The heterogeneity of depression, both in symptomatology and physiological signs, has been attributed in part to differences in MR sensitivity [9]: MR activation is involved in reducing HPA axis activity as well as in supporting slow-wave sleep (SWS). Therefore, a characterization of patients on the basis of these parameters may be related to differential MR activity [9]. The use of challenge tests for the MR may therefore provide insights in different patient populations. Nonhospitalized patients who were free of medication for at least 3 months and had depression of moderate severity and no signs of therapy refractoriness were studied for the effect of spironolactone [44]. Spironolactone administration led to an increase in plasma cortisol concentration in these patients, exceeding that in healthy volunteers. This demonstrated that the MR in these subjects was rather supersensitive in comparison to that in controls. In contrast to healthy volunteers, in patients with therapy-refractory depression administration of spironolactone was without effect [45]. This observation points to a desensitization of MR in therapy-refractory depression. Combined, this could support the role of MR desensitization in refractory depression. As spironolactone crosses the BBB [9], it cannot be determined whether these effects are peripherally, i.e. at the level of the pituitary, or centrally mediated.

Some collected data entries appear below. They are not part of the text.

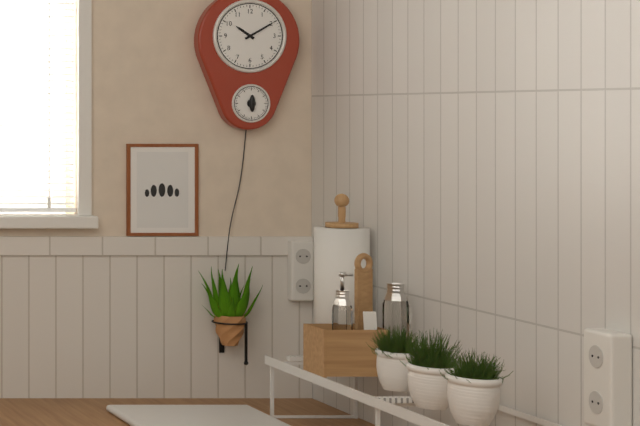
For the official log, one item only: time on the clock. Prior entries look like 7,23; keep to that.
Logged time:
10,10
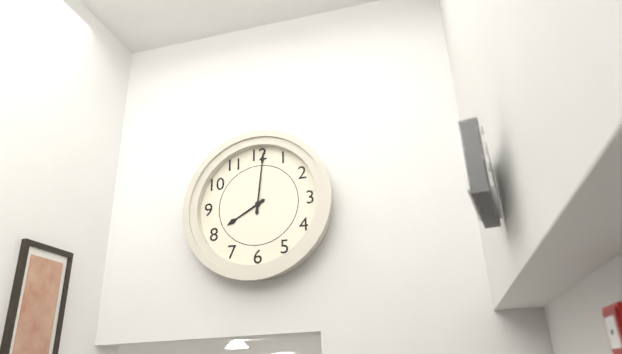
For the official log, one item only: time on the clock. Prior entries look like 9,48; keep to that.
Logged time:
8,01
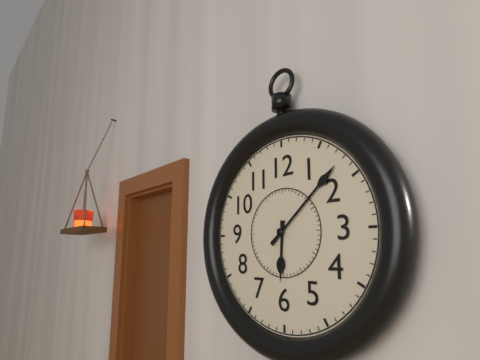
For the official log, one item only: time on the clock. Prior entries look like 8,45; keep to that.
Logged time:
6,08
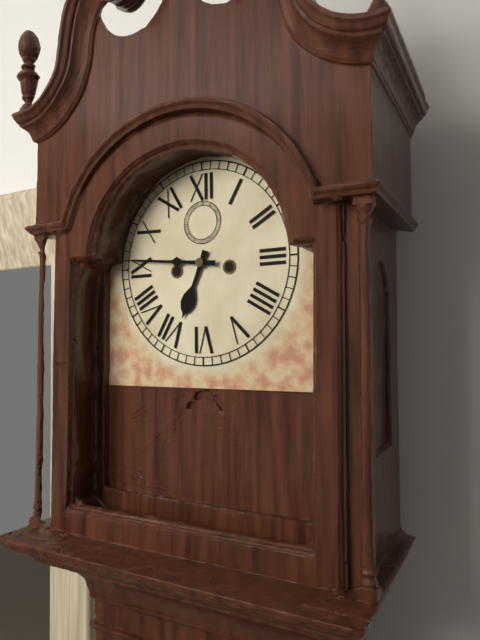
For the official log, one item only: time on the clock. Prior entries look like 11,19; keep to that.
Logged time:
6,46
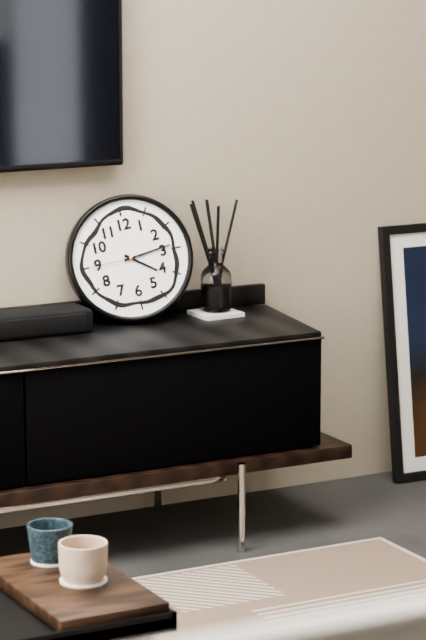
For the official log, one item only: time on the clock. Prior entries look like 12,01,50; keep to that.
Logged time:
4,14,45
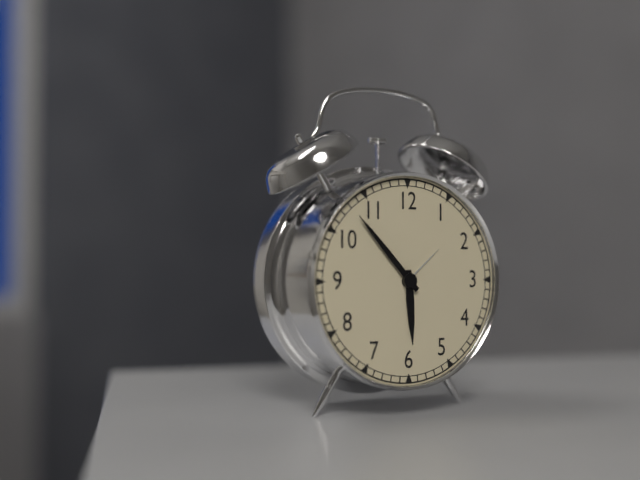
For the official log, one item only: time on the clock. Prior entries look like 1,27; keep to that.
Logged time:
5,53
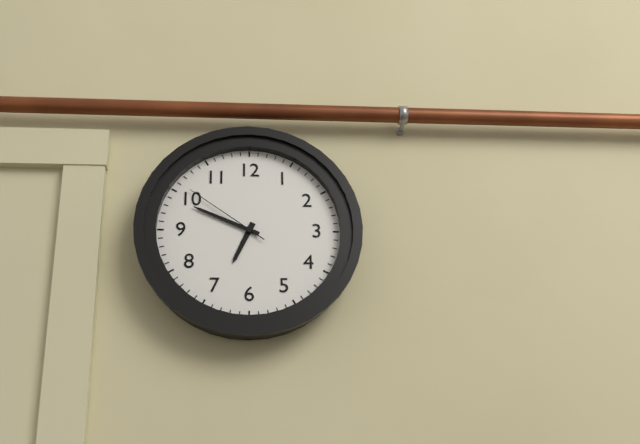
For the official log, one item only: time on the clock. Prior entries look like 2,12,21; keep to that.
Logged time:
6,49,51
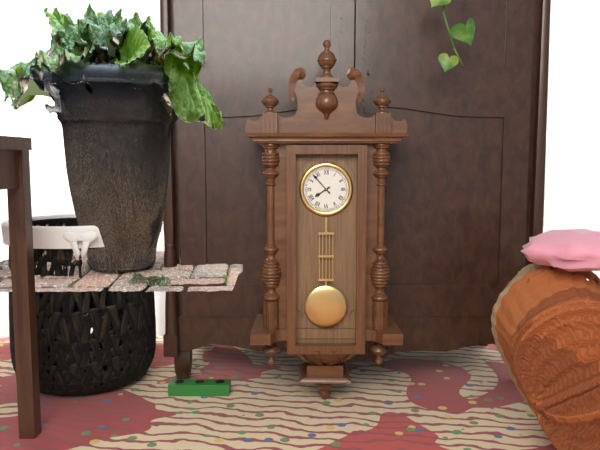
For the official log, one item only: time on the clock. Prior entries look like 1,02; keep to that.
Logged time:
7,53
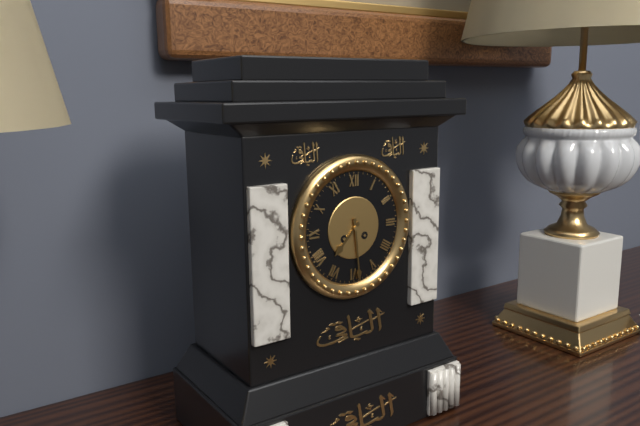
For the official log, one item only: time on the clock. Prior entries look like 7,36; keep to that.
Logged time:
7,29
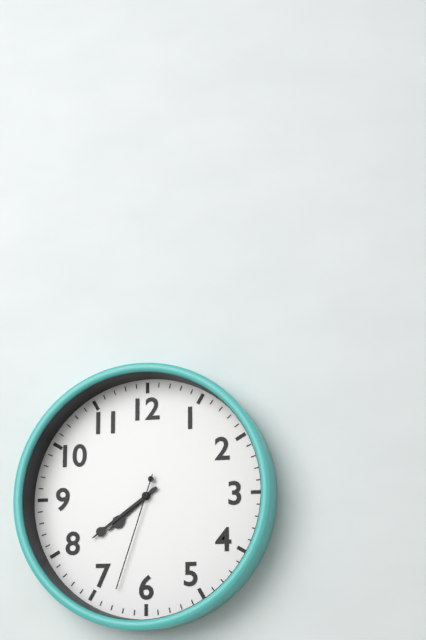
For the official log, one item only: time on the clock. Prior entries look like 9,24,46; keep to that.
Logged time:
7,39,33
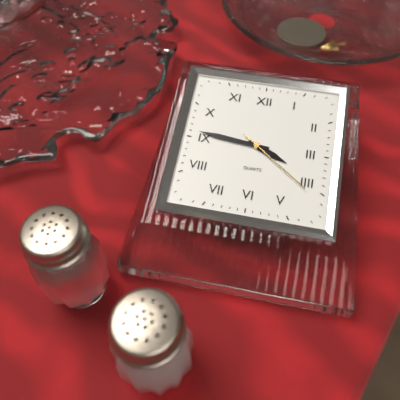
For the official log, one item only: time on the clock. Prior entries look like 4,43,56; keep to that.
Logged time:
3,46,21
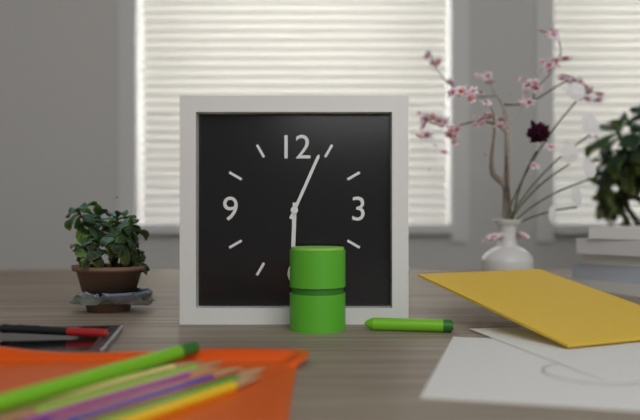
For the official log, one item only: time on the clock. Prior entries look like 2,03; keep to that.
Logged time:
6,04
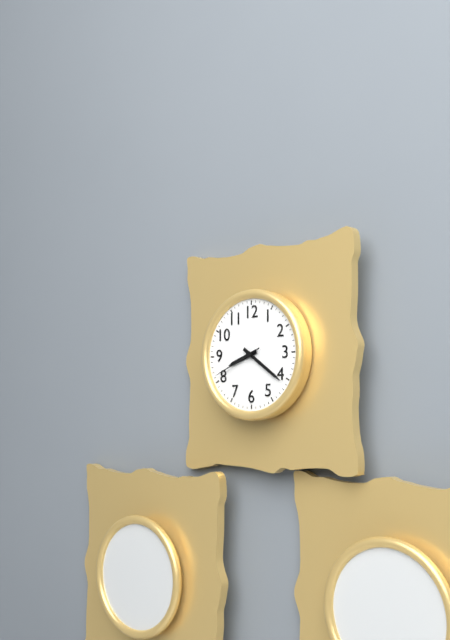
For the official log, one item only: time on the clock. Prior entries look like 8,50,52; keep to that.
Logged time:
8,21,41
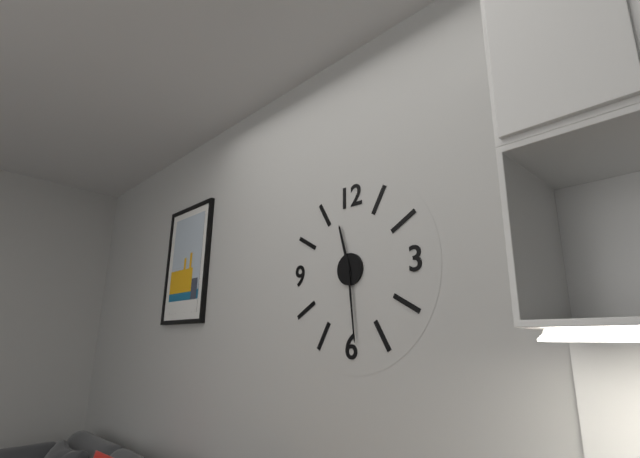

In a recent study [46], markers of MR activity were collected in patients with depression who were hospitalized, i.e. included a higher rate of treatment nonresponders. In order to clarify the role of MR-related activity with response to antidepressant treatment, aldosterone and central and peripheral markers of MR activation were assessed. Aldosterone and cortisol were determined at the time of awakening by collecting salivary samples. Plasma Na+, K+ and Mg2+ were regarded as peripheral markers as aldosterone leads to an increased uptake of Na+ at the kidney, whereas K+ and Mg2+ are excreted by its action. Blood pressure regulation by aldosterone has central as well as peripheral components [10]. The central activity of MR function was assessed by determining HRV, SWS and salt taste sensitivity and salt liking [46]. 32 subjects were assessed briefly after they were hospitalized and again 2 and 6 weeks later. In case patients were released earlier, the second assessment was done briefly before discharge. Pooled over all visits, a significant correlation between awakening aldosterone in saliva and severity of depression was revealed. A high ratio of aldosterone/cortisol at baseline predicted impaired improvement. Reduction of cortisol and aldosterone after 2 weeks predicted response at outcome. High HRV and high SWS were associated with worse outcome in male subjects. These data are in line with a role of central MR activation in therapy refractoriness possibly mediated via NTS regulation.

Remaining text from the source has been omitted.